**TASK STATEMENT:** May I have, exactly as written, the line containing "line: (331, 441)" and every line after it through the end of the listing below, and nothing else?
SOURCE MATERIAL below:
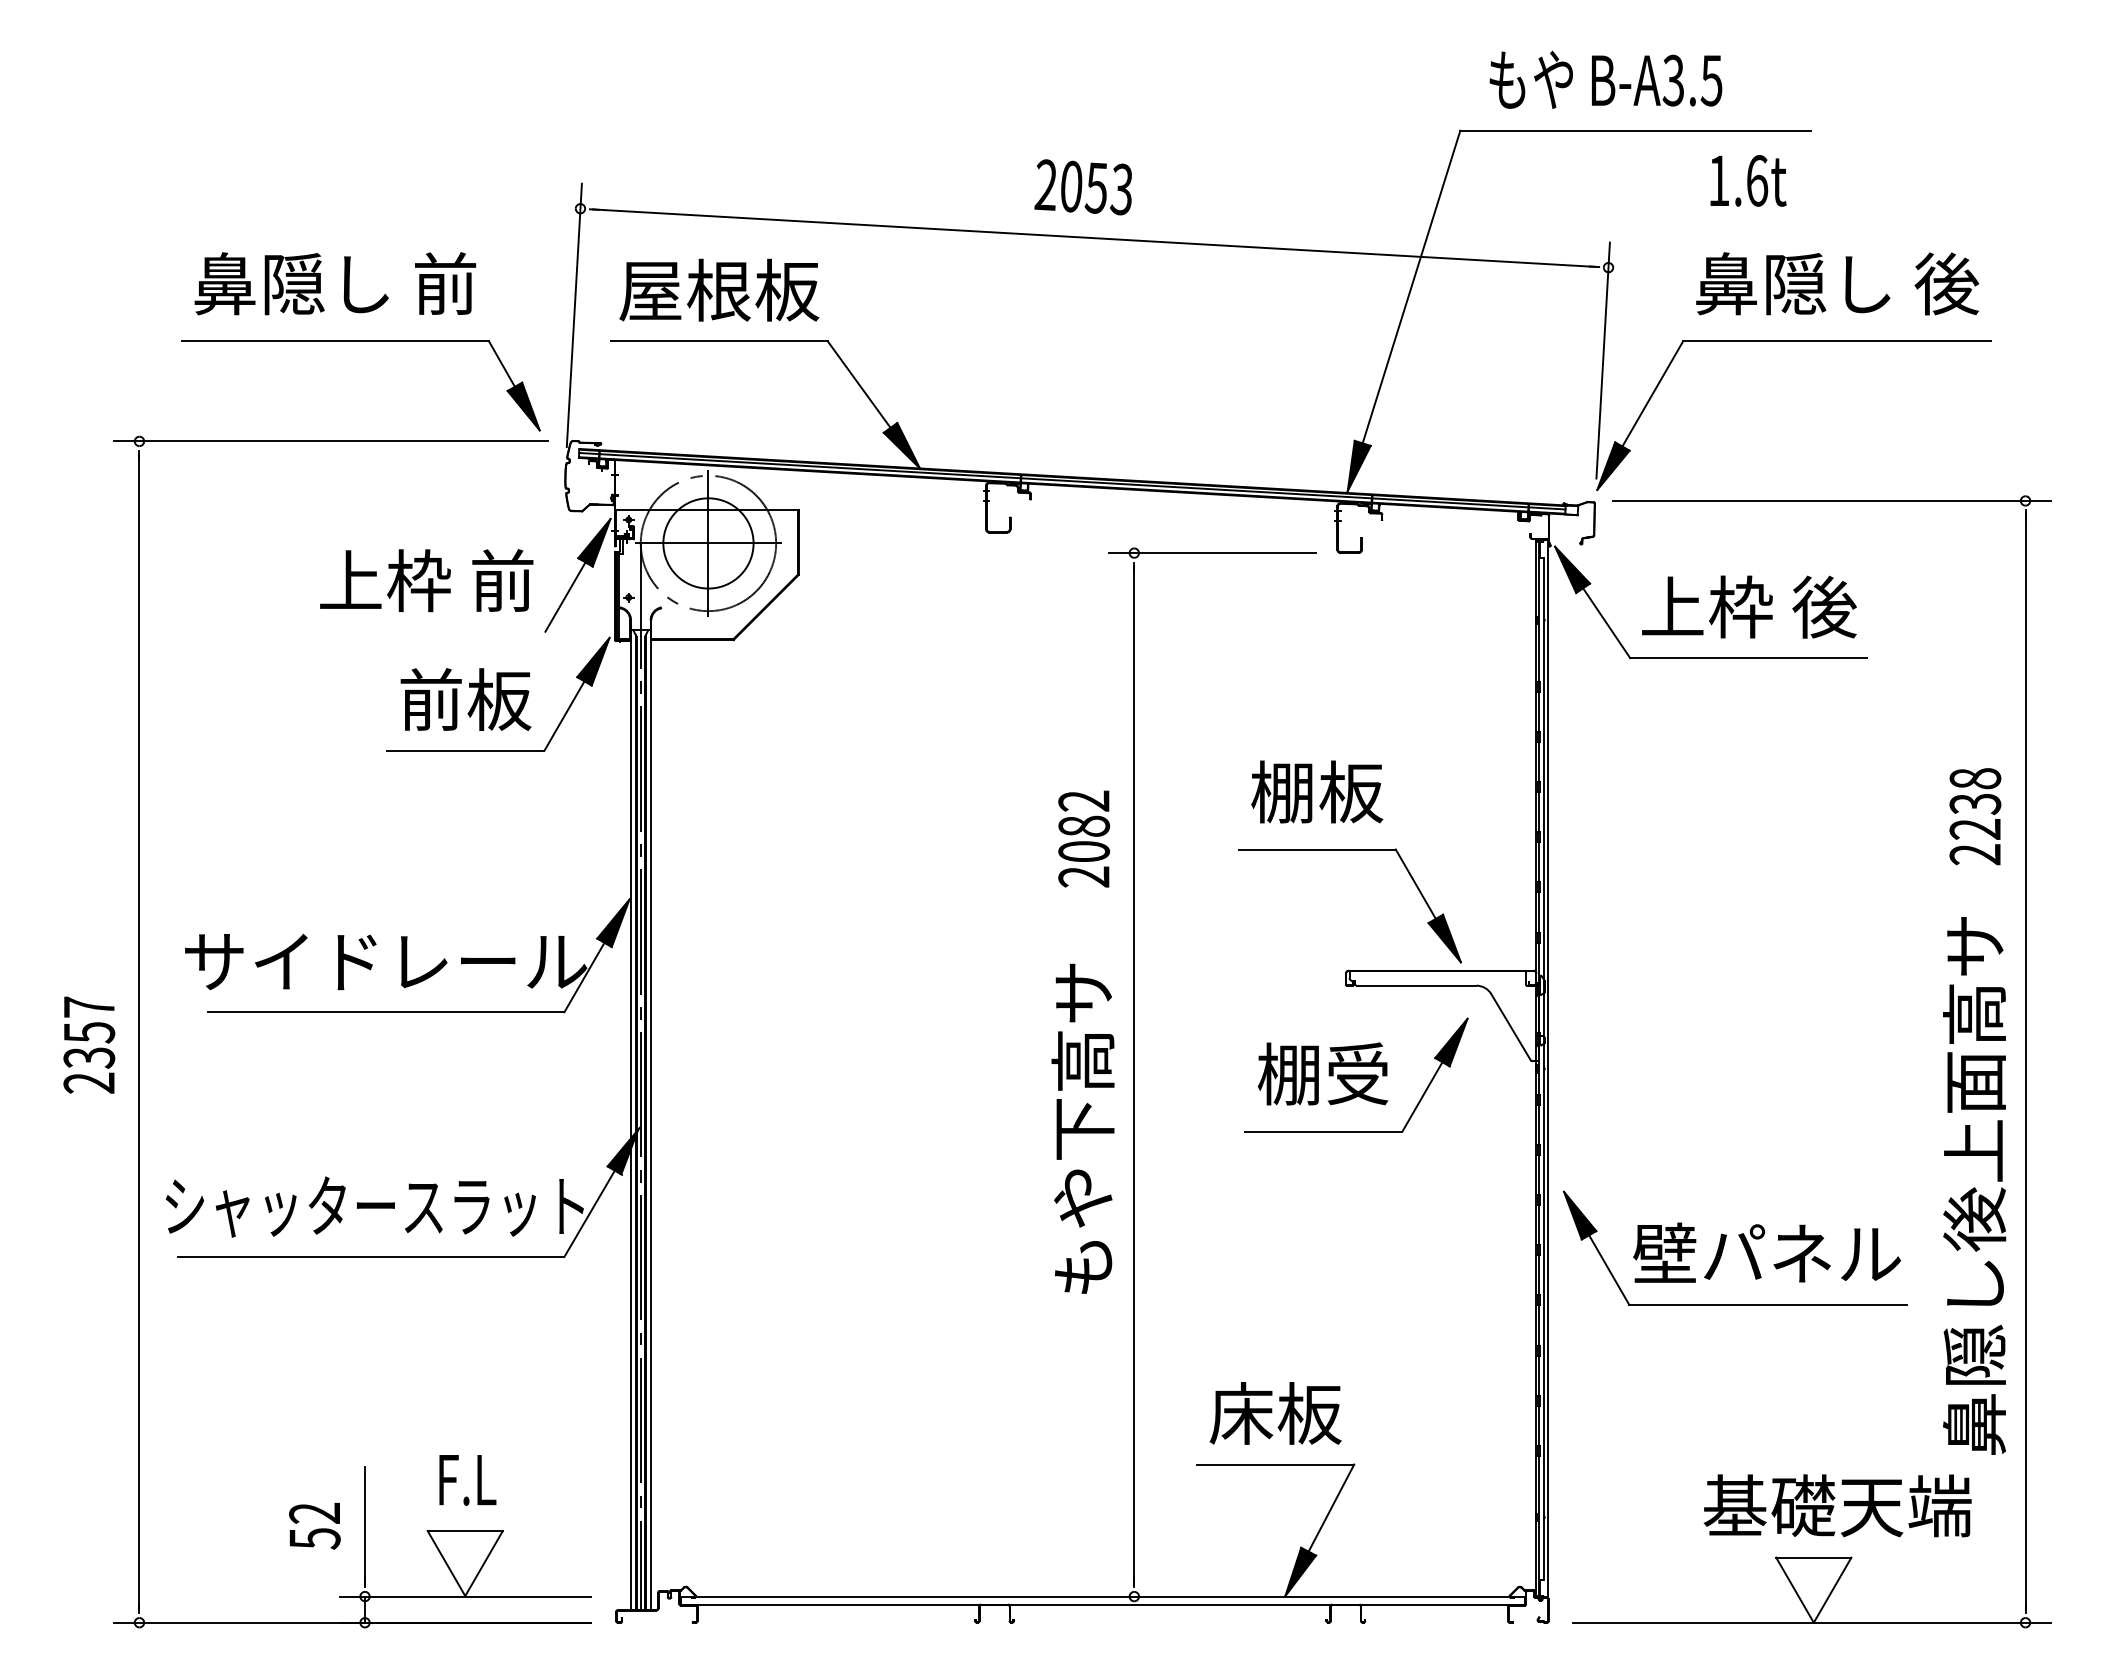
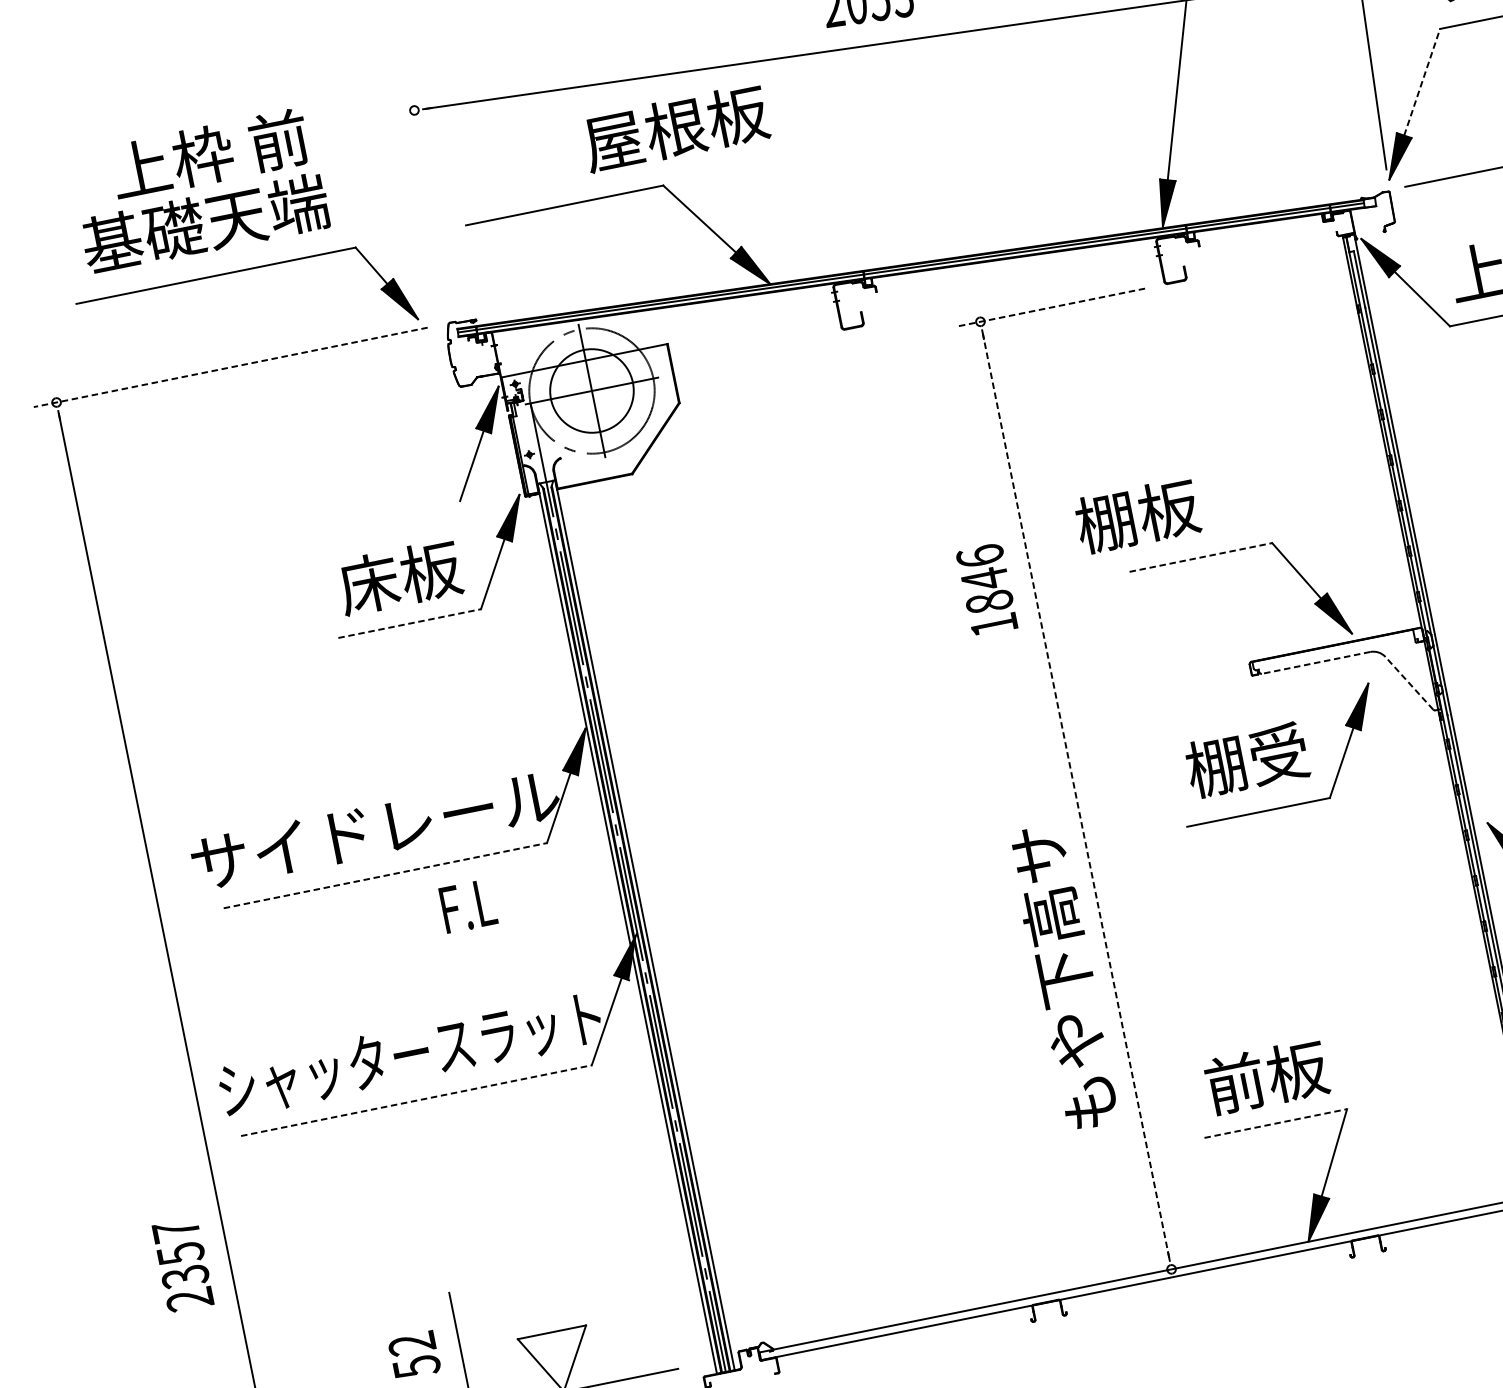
text: (335, 283) -> (205, 223), 鼻隠し 前 -> 基礎天端
text: (719, 289) -> (675, 127), moved
line: (573, 314) -> (427, 207), removed
line: (1652, 393) -> (1421, 81), solid -> dashed
line: (331, 441) -> (230, 367), solid -> dashed
line: (1211, 553) -> (1050, 308), solid -> dashed
text: (426, 580) -> (209, 154), moved
text: (431, 699) -> (369, 583), 前板 -> 床板
line: (465, 750) -> (409, 623), solid -> dashed
text: (1317, 791) -> (1137, 515), moved
text: (1084, 838) -> (987, 590), 2082 -> 1846
line: (1317, 849) -> (1201, 557), solid -> dashed
line: (1416, 985) -> (1315, 662), solid -> dashed
line: (386, 1012) -> (385, 875), solid -> dashed
line: (1510, 1026) -> (1408, 682), solid -> dashed
text: (89, 1044) -> (183, 1264), moved
line: (1134, 1074) -> (1076, 795), solid -> dashed
text: (1082, 1128) -> (1063, 977), moved
line: (371, 1256) -> (416, 1100), solid -> dashed
text: (1241, 1412) -> (1235, 1082), 床板 -> 前板
line: (1275, 1464) -> (1275, 1123), solid -> dashed
text: (467, 1480) -> (468, 906), moved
End of SOURCE MATERIAL.
**RESULT OF THE TASK:**
line: (331, 441) -> (230, 367), solid -> dashed
line: (1211, 553) -> (1050, 308), solid -> dashed
text: (426, 580) -> (209, 154), moved
text: (431, 699) -> (369, 583), 前板 -> 床板
line: (465, 750) -> (409, 623), solid -> dashed
text: (1317, 791) -> (1137, 515), moved
text: (1084, 838) -> (987, 590), 2082 -> 1846
line: (1317, 849) -> (1201, 557), solid -> dashed
line: (1416, 985) -> (1315, 662), solid -> dashed
line: (386, 1012) -> (385, 875), solid -> dashed
line: (1510, 1026) -> (1408, 682), solid -> dashed
text: (89, 1044) -> (183, 1264), moved
line: (1134, 1074) -> (1076, 795), solid -> dashed
text: (1082, 1128) -> (1063, 977), moved
line: (371, 1256) -> (416, 1100), solid -> dashed
text: (1241, 1412) -> (1235, 1082), 床板 -> 前板
line: (1275, 1464) -> (1275, 1123), solid -> dashed
text: (467, 1480) -> (468, 906), moved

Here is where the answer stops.